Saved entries
<<<<
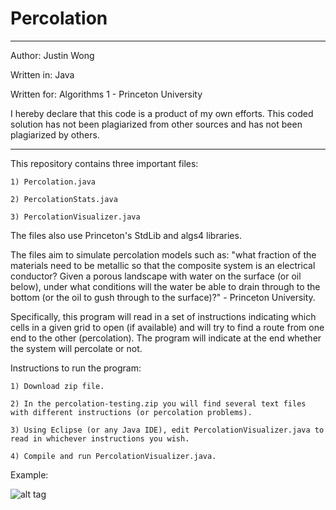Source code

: Percolation
======

************************************************
Author: Justin Wong

Written in: Java

Written for: Algorithms 1 - Princeton University

I hereby declare that this code is a product 
of my own efforts. This coded solution has
not been plagiarized from other sources and
has not been plagiarized by others.
************************************************

This repository contains three important files: 
  
    1) Percolation.java
  
    2) PercolationStats.java
  
    3) PercolationVisualizer.java

The files also use Princeton's StdLib and algs4 libraries.

The files aim to simulate percolation models such as: "what fraction of the materials need to be metallic so that the composite system is an electrical conductor? Given a porous landscape with water on the surface (or oil below), under what conditions will the water be able to drain through to the bottom (or the oil to gush through to the surface)?" - Princeton University. 

Specifically, this program will read in a set of instructions indicating which cells in a given grid to open (if available) and will try to find a route from one end to the other (percolation). The program will indicate at the end whether the system will percolate or not.

Instructions to run the program:

    1) Download zip file.

    2) In the percolation-testing.zip you will find several text files with different instructions (or percolation problems).

    3) Using Eclipse (or any Java IDE), edit PercolationVisualizer.java to read in whichever instructions you wish.

    4) Compile and run PercolationVisualizer.java.
    
    

Example:

![alt tag](http://puu.sh/bCmfG/4f536fde33.png)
>>>>
→ What is being asked:
Your answer is an exact copy of the records above, stripped of pictures.

→ Task response:
Source code

: Percolation
======

************************************************
Author: Justin Wong

Written in: Java

Written for: Algorithms 1 - Princeton University

I hereby declare that this code is a product 
of my own efforts. This coded solution has
not been plagiarized from other sources and
has not been plagiarized by others.
************************************************

This repository contains three important files: 
  
    1) Percolation.java
  
    2) PercolationStats.java
  
    3) PercolationVisualizer.java

The files also use Princeton's StdLib and algs4 libraries.

The files aim to simulate percolation models such as: "what fraction of the materials need to be metallic so that the composite system is an electrical conductor? Given a porous landscape with water on the surface (or oil below), under what conditions will the water be able to drain through to the bottom (or the oil to gush through to the surface)?" - Princeton University. 

Specifically, this program will read in a set of instructions indicating which cells in a given grid to open (if available) and will try to find a route from one end to the other (percolation). The program will indicate at the end whether the system will percolate or not.

Instructions to run the program:

    1) Download zip file.

    2) In the percolation-testing.zip you will find several text files with different instructions (or percolation problems).

    3) Using Eclipse (or any Java IDE), edit PercolationVisualizer.java to read in whichever instructions you wish.

    4) Compile and run PercolationVisualizer.java.
    
    

Example:

![alt tag](http://puu.sh/bCmfG/4f536fde33.png)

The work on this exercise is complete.